Super Bowl MVP Chuck Howley and All-Pro defensemen Joe Klecko and Ken Riley are finalists for the Pro Football Hall of Fame’s Class of 2023.
Defenders who played in the 1960s, 70s and 80s have been announced as the three senior candidates for next year’s Hall of Fame class from a shortlist of 12 semi-finalists. They will enter the room if they are supported by at least 80% of voters next January.
Howley began his career with the Chicago Bears in 1958-59, then played his final 13 seasons for the Dallas Cowboys, his biggest claim being the only player from a losing team ever selected as Super Bowl MVP.

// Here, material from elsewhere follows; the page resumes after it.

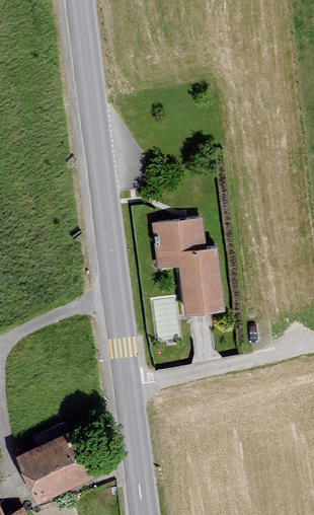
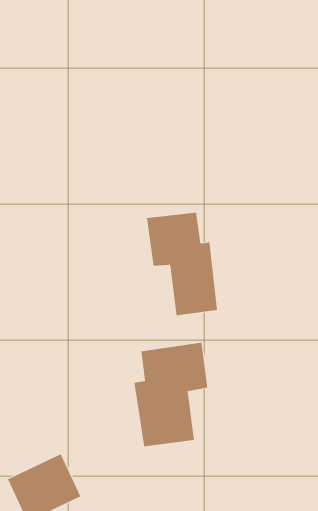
building: none -> [134,342,208,447]

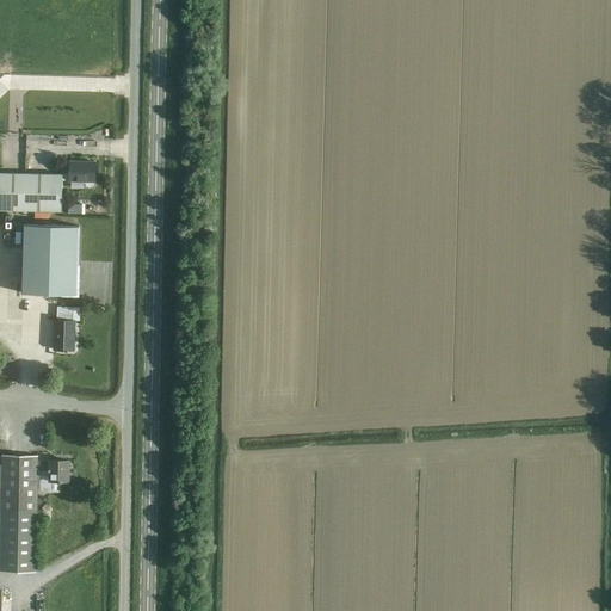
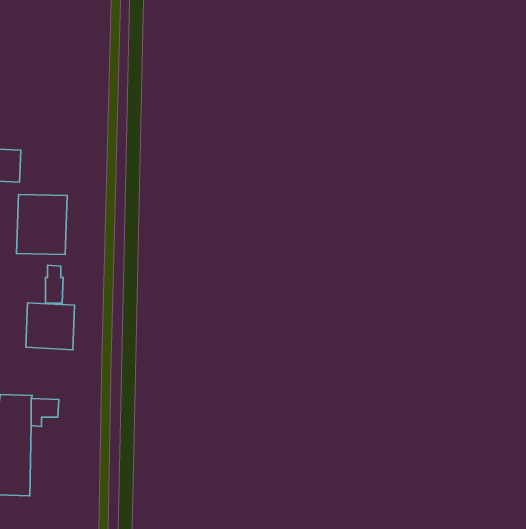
building: [23,161,93,211] -> none
building: none -> [26,303,75,350]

Howley won MVP after intercepting two passes in Super Bowl V when Dallas lost to Baltimore 16-13. He found himself on the winning side the following season when he had an interception and recovered a fumble in a 24-3 win over Miami. His three career interceptions are tied for the most in Super Bowl history with Rod Martin and Larry Brown.
Howley was a five-time All-Pro in his 15 seasons with 25 interceptions and 18 fumble recoveries in 180 games.
Klecko was a mainstay of the Jets’ famous ‘New York Sack Exchange’, earning Pro Bowl honors on nose, defensive tackle and defensive end during a 12-year career that ended with one season with the Indianapolis Colts.
Klecko was a two-time All-Pro, including in 1981 when he unofficially led the NFL with 20 1/2 sacks and finished second to Lawrence Taylor in Defensive Player of the Year voting. Sacks did not become an official statistic until the following season.
“You made my day; for sure,” Klecko, 68, said Tuesday after hearing the news during a congratulatory phone call from Hall of Fame President Jim Porter.
“I’ve had too many ‘no’ phone calls, and getting this one with a ‘yes’ is absolutely thrilling. … It’s a great time in the Klecko household.
Riley played his entire 15-year career from 1969 to 1983 as a cornerback for the Cincinnati Bengals. A quarterback at Florida A&M, Riley excelled in the pros after the position change.
He had four interceptions as a rookie, a career-high nine in 1976 and eight in his final season when he earned his only first-team All-Pro selection.
Riley’s 65 career interceptions rank fifth in NFL history and second only to Dick “Night Train” Lane’s 68 for players who were exclusively cornerbacks. His nine seasons with at least four interceptions are tied for second most in the Super Bowl era.
Riley died aged 72 in 2020.
The other nine players discussed on Tuesday were Ken Anderson, Maxie Baughan, Randy Gradishar, Cecil Isbell, Bob Kuechenberg, Eddie Meador, Tommy Nobis, Sterling Sharpe and Everson Walls. Gradishar, Kuechenberg and Sharpe went through an initial vote of reducing 12 candidates to six before the final vote.
The Hall of Fame board approved a change earlier this year to increase the number of finalists in the Seniors category from one to three in each of the next three Hall of Fame classes.
A committee will meet next week to determine which coach or contributor will become a finalist from a group consisting of Roone Arledge, Don Coryell, Mike Holmgren, Frank Kilroy, Robert Kraft, Art Modell, Buddy Parker, Dan Reeves, Art Rooney Jr ., Mike Shanahan, Clark Shaughnessy and John Wooten.
The selection committee could also vote for up to five modern-era nominees from a yet-to-be-determined group.
The class of 2023 will be officially dedicated next summer in Canton, Ohio.